Urban Farming Doc Inspiring, But Glosses Over Deeper Challenges of the Sustainable Food Movement
Film Review: Growing Cities
Urban Farming has certainly hit it big. It has a Macarthur Genius (Will Allen), a proponent in the white house (Michelle Obama), and, now, a suite of films promoting its virtues. As an urban farmer, and one who’s been interviewed for some of these films (full disclosure, including the subject of this review), I should be excited. And I am! Like so many others, I got into urban farming because I saw in it a political act to confront many social, ecological, and economic crises at once. Starting with local communities where people are — the city — we could challenge the dominant industrial food system and construct a viable alternative.
Photo courtesy MMW Horticulture Group
To see these hopes and values that got me into urban farming being spread across the country is promising. Growing Cities, one of the most recent documentaries to focus on the resurgence of urban farming in the United States, does a great job of exhibiting, explaining, and extolling this promise.
The film starts with a quote from Abraham Lincoln that — were you to not know who said it — you might attribute to a revolutionary. The quote claims that no community with the skills of growing food can be subjected to oppression. This is the underlying belief that motivated me, like so many others, to pursue urban farming as a political act. Yet, outside the appeal of this idea, the question remains: was Lincoln actually right?
Growing Cities presents clearly the motivations of urban farmers, the environmental and social stakes involved in changing the dominant food system, and the ways in which urban farming might truly form a solution. In making their film for a wide American audience, director Dan Sussman and company chose to focus on the positives of urban farming, occasionally glossing over some of the deeper challenges, complexities, and contradictions of the movement. This is understandable: as any documentary filmmaker knows, something must be left on the cutting room floor, and an hour and half is never much time to cover the full complexity of any real human issue.
For someone new to urban farming, the film offers plenty of new ideas to chew on and inspiration to act on; it is meant to draw newbies in, and I’m sure it will do just that. But for veteran urban farmers like myself, long committed to urban farming, the film only scratches the surface of the issue.
There are three issues that I felt were missing, which relate to the veracity of the Lincoln quote. Can urban farming create a ‘sustainable food system’ and ‘strengthen communities’ (two of the claims repeated in Growing Cities) if it doesn’t address the racial character of inequality in the food system and our society at large, the counter-sustainability tendencies of capitalist economies, or the reticence of those who currently profit from the existing food system to allow decentralized, community-based alternatives to flourish?

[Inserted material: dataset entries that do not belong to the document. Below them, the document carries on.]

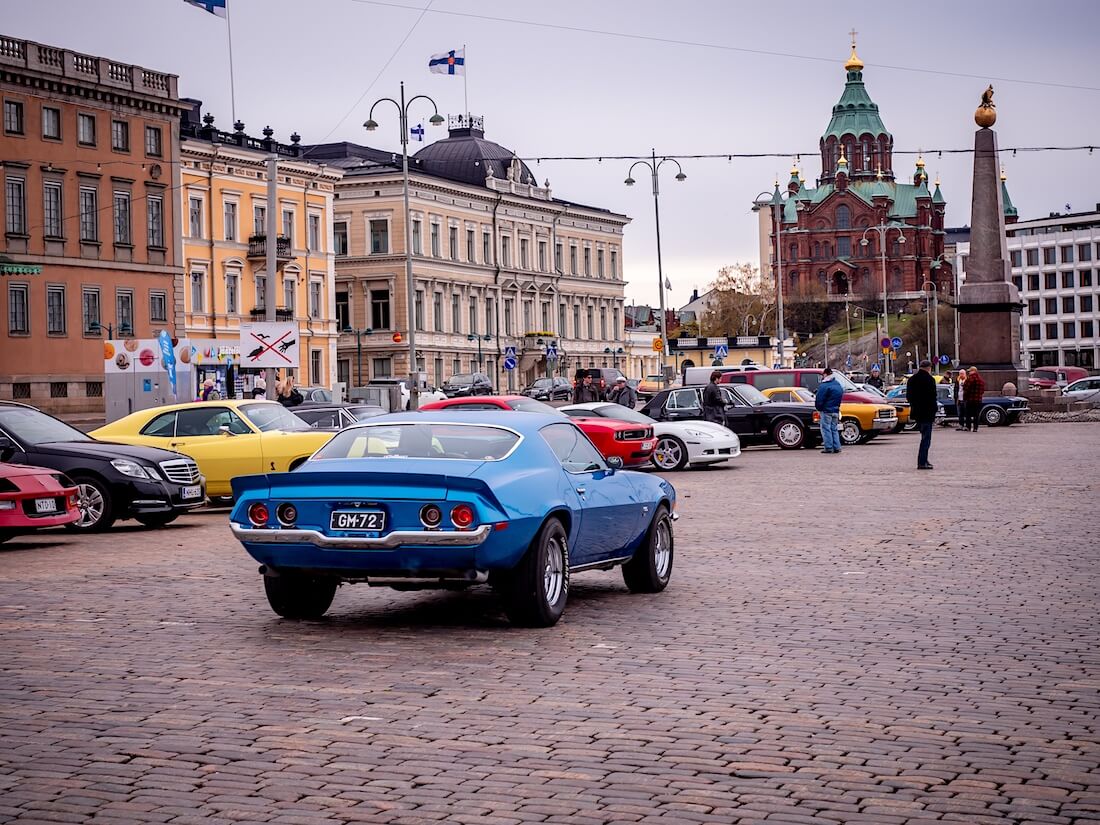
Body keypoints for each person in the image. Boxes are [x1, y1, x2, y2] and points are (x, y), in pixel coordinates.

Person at [907, 359, 938, 470]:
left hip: (917, 413)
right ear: (929, 368)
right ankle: (922, 461)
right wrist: (934, 411)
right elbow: (932, 397)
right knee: (926, 438)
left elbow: (909, 397)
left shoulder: (912, 380)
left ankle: (924, 460)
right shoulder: (930, 380)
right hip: (927, 413)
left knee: (924, 436)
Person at [814, 367, 844, 453]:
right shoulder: (837, 384)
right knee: (834, 428)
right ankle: (837, 447)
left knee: (826, 429)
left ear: (825, 374)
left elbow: (819, 399)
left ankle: (828, 447)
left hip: (826, 410)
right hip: (835, 410)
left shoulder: (824, 385)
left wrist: (819, 408)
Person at [963, 366, 985, 432]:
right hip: (978, 400)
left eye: (970, 371)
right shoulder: (981, 380)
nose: (969, 372)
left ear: (973, 371)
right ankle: (975, 428)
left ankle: (968, 427)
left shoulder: (969, 379)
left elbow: (966, 389)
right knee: (976, 414)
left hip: (970, 400)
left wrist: (965, 397)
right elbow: (982, 391)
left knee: (968, 414)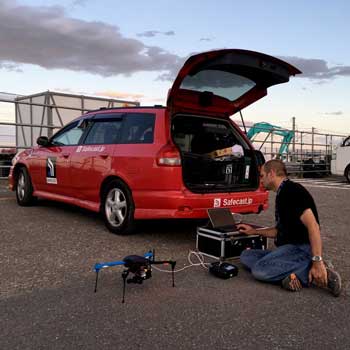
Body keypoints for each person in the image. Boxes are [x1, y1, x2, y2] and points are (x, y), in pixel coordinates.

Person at [237, 159, 342, 296]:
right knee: (246, 256)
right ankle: (290, 275)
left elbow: (314, 227)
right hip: (287, 250)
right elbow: (278, 231)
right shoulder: (282, 194)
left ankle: (321, 272)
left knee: (259, 270)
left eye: (262, 176)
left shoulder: (293, 191)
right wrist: (254, 231)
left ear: (272, 173)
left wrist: (317, 260)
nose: (260, 180)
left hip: (300, 248)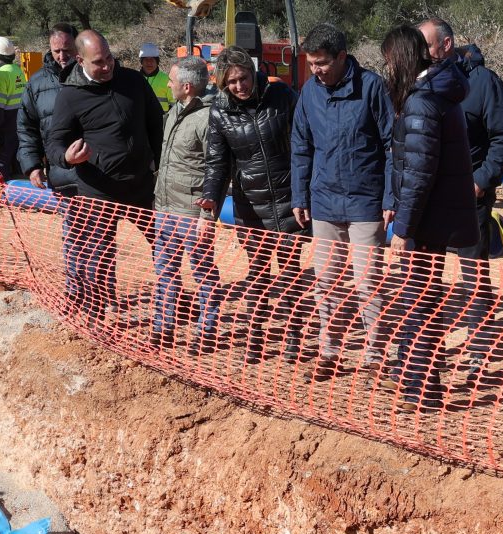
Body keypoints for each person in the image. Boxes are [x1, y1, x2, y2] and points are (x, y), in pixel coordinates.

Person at [380, 25, 478, 412]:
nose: (387, 68)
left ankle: (419, 389)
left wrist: (404, 228)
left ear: (401, 58)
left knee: (416, 302)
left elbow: (419, 172)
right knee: (422, 299)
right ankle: (415, 373)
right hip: (432, 215)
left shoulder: (422, 102)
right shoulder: (436, 92)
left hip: (425, 219)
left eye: (389, 60)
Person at [290, 23, 394, 382]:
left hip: (366, 201)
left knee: (368, 283)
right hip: (324, 203)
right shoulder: (309, 93)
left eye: (321, 63)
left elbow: (391, 144)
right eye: (312, 64)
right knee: (326, 283)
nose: (316, 70)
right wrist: (300, 195)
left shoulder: (372, 87)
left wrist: (390, 196)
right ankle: (329, 351)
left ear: (342, 57)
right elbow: (301, 146)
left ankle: (375, 355)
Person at [418, 17, 503, 374]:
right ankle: (428, 349)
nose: (419, 53)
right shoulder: (416, 81)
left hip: (468, 197)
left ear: (445, 45)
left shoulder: (483, 82)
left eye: (425, 45)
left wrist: (480, 181)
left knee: (473, 274)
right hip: (424, 199)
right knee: (424, 277)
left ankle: (478, 346)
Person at [45, 30, 164, 323]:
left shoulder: (134, 82)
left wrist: (159, 166)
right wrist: (66, 158)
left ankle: (173, 305)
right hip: (98, 190)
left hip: (140, 185)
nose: (108, 66)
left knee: (164, 247)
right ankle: (96, 314)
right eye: (99, 62)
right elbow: (54, 142)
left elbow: (156, 125)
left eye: (109, 58)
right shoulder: (71, 96)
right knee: (98, 257)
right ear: (79, 60)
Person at [199, 46, 305, 366]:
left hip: (288, 199)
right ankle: (255, 336)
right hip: (250, 204)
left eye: (243, 78)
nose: (239, 86)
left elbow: (304, 142)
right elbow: (217, 164)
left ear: (252, 72)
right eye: (231, 82)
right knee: (257, 275)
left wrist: (306, 190)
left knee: (290, 274)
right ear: (222, 84)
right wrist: (209, 206)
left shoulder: (281, 95)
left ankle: (293, 338)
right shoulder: (219, 111)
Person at [151, 56, 221, 356]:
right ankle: (164, 327)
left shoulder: (207, 119)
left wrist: (207, 215)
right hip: (164, 209)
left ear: (187, 86)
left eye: (171, 80)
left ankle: (207, 331)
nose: (167, 84)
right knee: (164, 271)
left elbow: (215, 170)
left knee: (204, 274)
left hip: (192, 213)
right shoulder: (174, 112)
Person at [18, 23, 79, 193]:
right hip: (61, 178)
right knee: (70, 220)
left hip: (97, 178)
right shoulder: (36, 83)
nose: (62, 56)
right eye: (56, 51)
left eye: (67, 50)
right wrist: (32, 165)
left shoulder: (94, 76)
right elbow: (26, 127)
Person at [0, 36, 27, 180]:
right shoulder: (17, 70)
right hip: (19, 121)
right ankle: (19, 196)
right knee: (16, 161)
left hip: (5, 124)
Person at [140, 42, 174, 113]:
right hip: (140, 121)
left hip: (162, 121)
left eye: (152, 60)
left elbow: (174, 104)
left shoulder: (166, 79)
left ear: (157, 61)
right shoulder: (135, 78)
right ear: (141, 62)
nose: (149, 63)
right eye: (146, 59)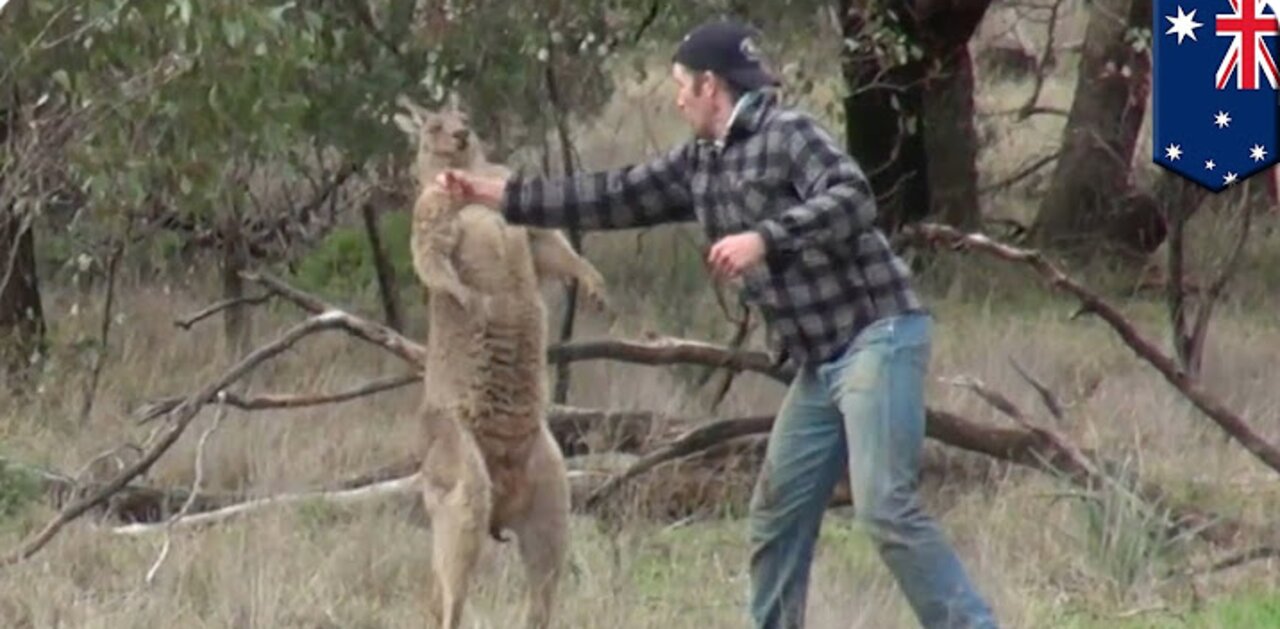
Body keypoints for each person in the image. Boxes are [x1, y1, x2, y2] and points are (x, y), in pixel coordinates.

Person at [433, 17, 999, 629]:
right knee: (777, 517)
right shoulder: (699, 163)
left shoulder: (788, 133)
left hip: (878, 338)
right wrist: (489, 194)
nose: (675, 97)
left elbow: (853, 198)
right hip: (820, 363)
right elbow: (608, 196)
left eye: (681, 84)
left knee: (885, 506)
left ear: (710, 85)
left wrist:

These issues (race, capitalism, and political antagonism) are largely ignored in the film, though to the filmmakers’ credit, they make sure to include advice to would-be urban farmers from privileged backgrounds (namely, young white middle class do-gooders) that they should seek to support poorer communities of color in their own work rather than patronizingly decide what those communities need. The film’s final message that Americans should “grow where you are” and participate in this movement by starting in their own communities is one that is essential to any advocate seeking to expand the ranks of urban farmers. The movement doesn’t need self-righteous, outsider idealists: it needs relationship-based community builders.
The one question the filmmakers do ask skeptically of urban farming is whether it is “here to stay,” or is just a response to historically bad economic conditions, a pattern the filmmakers notice when surveying the past 100 years of urban farming cycles, related to world wars and economic downturns. This is an important question, and indicates the way that urban farming has in the past both tangibly helped communities facing tough times, at the same time that it has failed to undermine the ultimately unsustainable status quo of industrialism, race and class based inequality, and profit-driven urban development.
In the end, we have to accept that different forms of media are needed to create change in the food system. People need to start somewhere, and most people in the USA are probably in need of the kind of “urban farming primer” offered by Growing Cities.
Just as it is naïve to expect rooftop tomatoes to solve the food system’s problems, it is naïve to expect most Americans to jump right into a critique of capitalism, or to make the connection between racism and federal farm policy. I just hope that Dan (or someone) follows up the valuable contribution of Growing Cities with films that challenge us not to seek overly-simple solutions to complex and multi-layered problems. The food movement needs documentaries that illuminate how food system dysfunction is unavoidably political, and introduce audiences to the kinds of sophisticated and long-term political organizing needed to combat that dysfunction.